Math 220 - April 12, 1999

Inner Products and Orthonormal Bases

• Definition. An inner product on a vector space V is a real-valued function I of two variables from V that satisfies the following rules:

  1. I(v + v', v'') = I(v, v'') + I(v', v'') for all vectors v, v', and v'' in V.

  2. I(a v, v') = a I(v, v') for each scalar a and all vectors v and v' in V.

  3. I(v, v') = I(v', v) for all v and v' in V.

  4. I(v, v) > 0 for each v <> 0 in V.

• Definition. The length of a vector v in V relative to the inner product I is defined by the formula

  ||v|| = SQRT{I(v, v)} for v in V .

• Definition. The angle between two vectors in V relative to the inner product I is the unique angle (whose measure is) theta = angle (v, w) in the interval 0 <= theta <= pi satisfying the equation

  cos (theta) = {I(v, w)}/{ ||v|| ||w|| } for v, w in V .

• Definition.
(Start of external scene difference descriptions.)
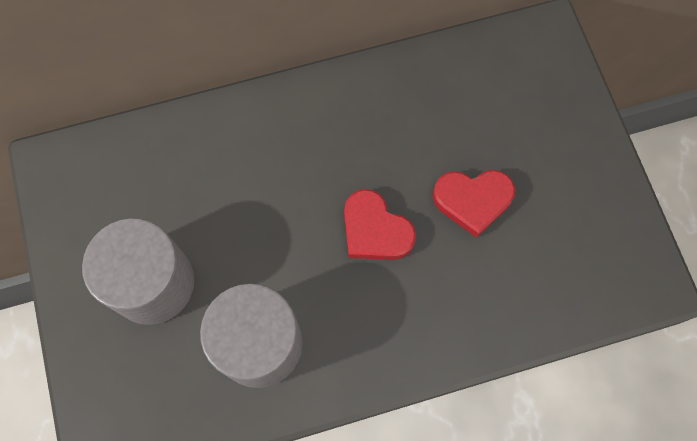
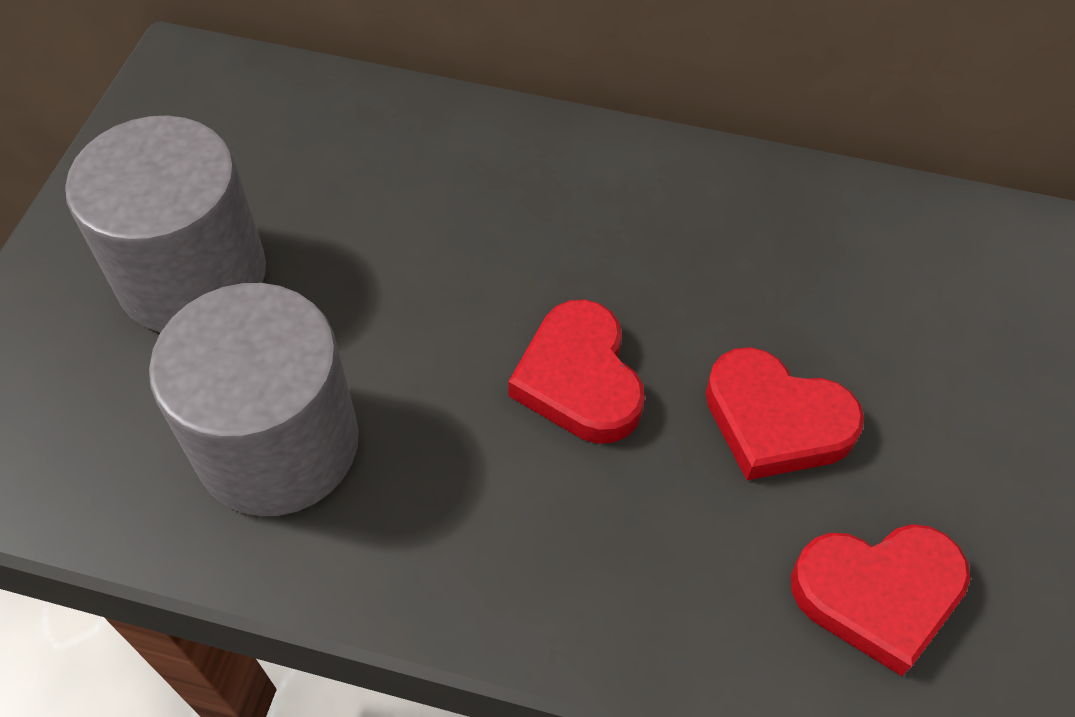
camera: 30 degrees right, 15 degrees down
none -> red heart [791,524,970,676]

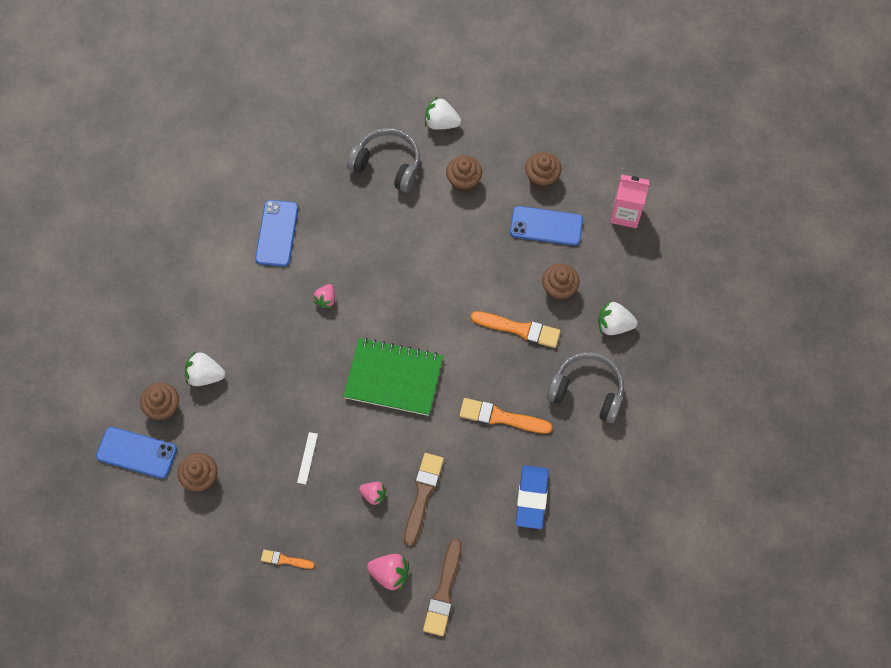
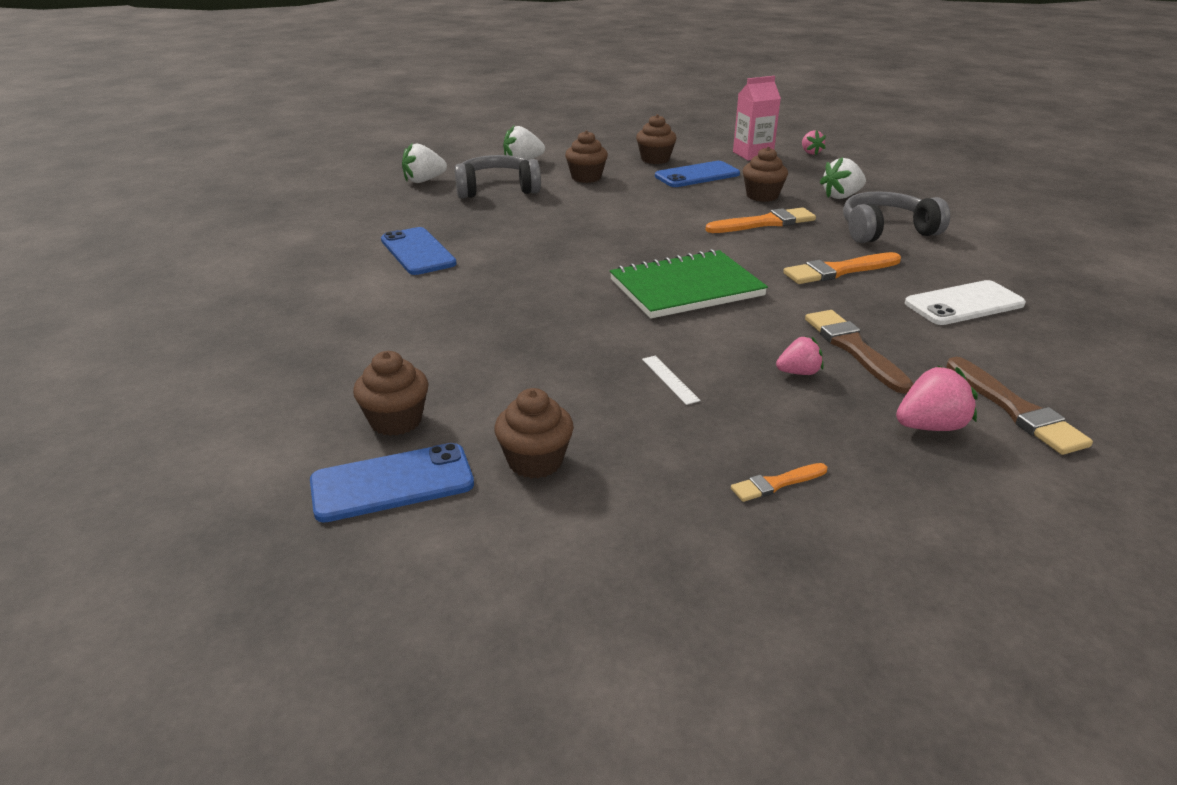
camera: 35 degrees left, 35 degrees down
white strawberry [185,351,225,386] -> white strawberry moved to [402,143,447,183]
pink strawberry [313,284,335,308] -> pink strawberry moved to [802,130,826,155]
blue eraser [516,465,549,529] -> white phone [905,280,1026,325]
The orthogonal complement of a subspace W of V, relative to the inner product I on V, is the set W^{perp} that consists of all vectors v in V orthogonal to every vector in W, i.e., for which I(v, w) = 0 for all w in W.

• Theorem. If V is a vector space with a given inner product I, and W is any subspace of V, then the orthogonal complement of W has the following properties:

  1. W^{perp} is a linear subspace of V.

  2. The only point of V in both W and W^{perp} is the origin.

  3. The sum of the dimensions of W and W^{perp} is the dimension of V.

  4. Given a vector v in V there is a unique pair (w, w') of vectors with w in W and w' in W^{perp} such that v = w + w'.

  5. Every vector in W is perpendicular to every vector in W^{perp}.

Assignment for Wednesday, April 14

1. Let P_{3} be the vector space of polynomials of degree at most 3, and let phi be the linear map from P_{3} to itself that is defined by the formula

   (phi(f))(x) = INT[_{0}^{x} f'(t) d t ] ,

   where f' denotes the derivative of f. Find the matrix of phi with respect to the basis of P_{3} given by the powers of the variable.

2. Let P_{2} be the vector space of polynomials of degree at most 2. Define an inner product on P_{2} with the formula

   < f, g> = INT[_{0}^{1} f(t) g(t) dt ] .

   Find the orthogonal complement relative to this inner product of the subspace consisting of the constant polynomials.

3. Use the Gram-Schmidt process (§ 3.4 of the text) to make an orthonormal basis for P_{2}, relative to the inner product of the previous exercise containing the constant polynomial 1 beginning with the basis {1, t, t^{2}}.

4. Repeat the previous exercise using the inner product

   < f, g > = {1}/{2}INT[_{-1}^{1} f(t) g(t) dt ] .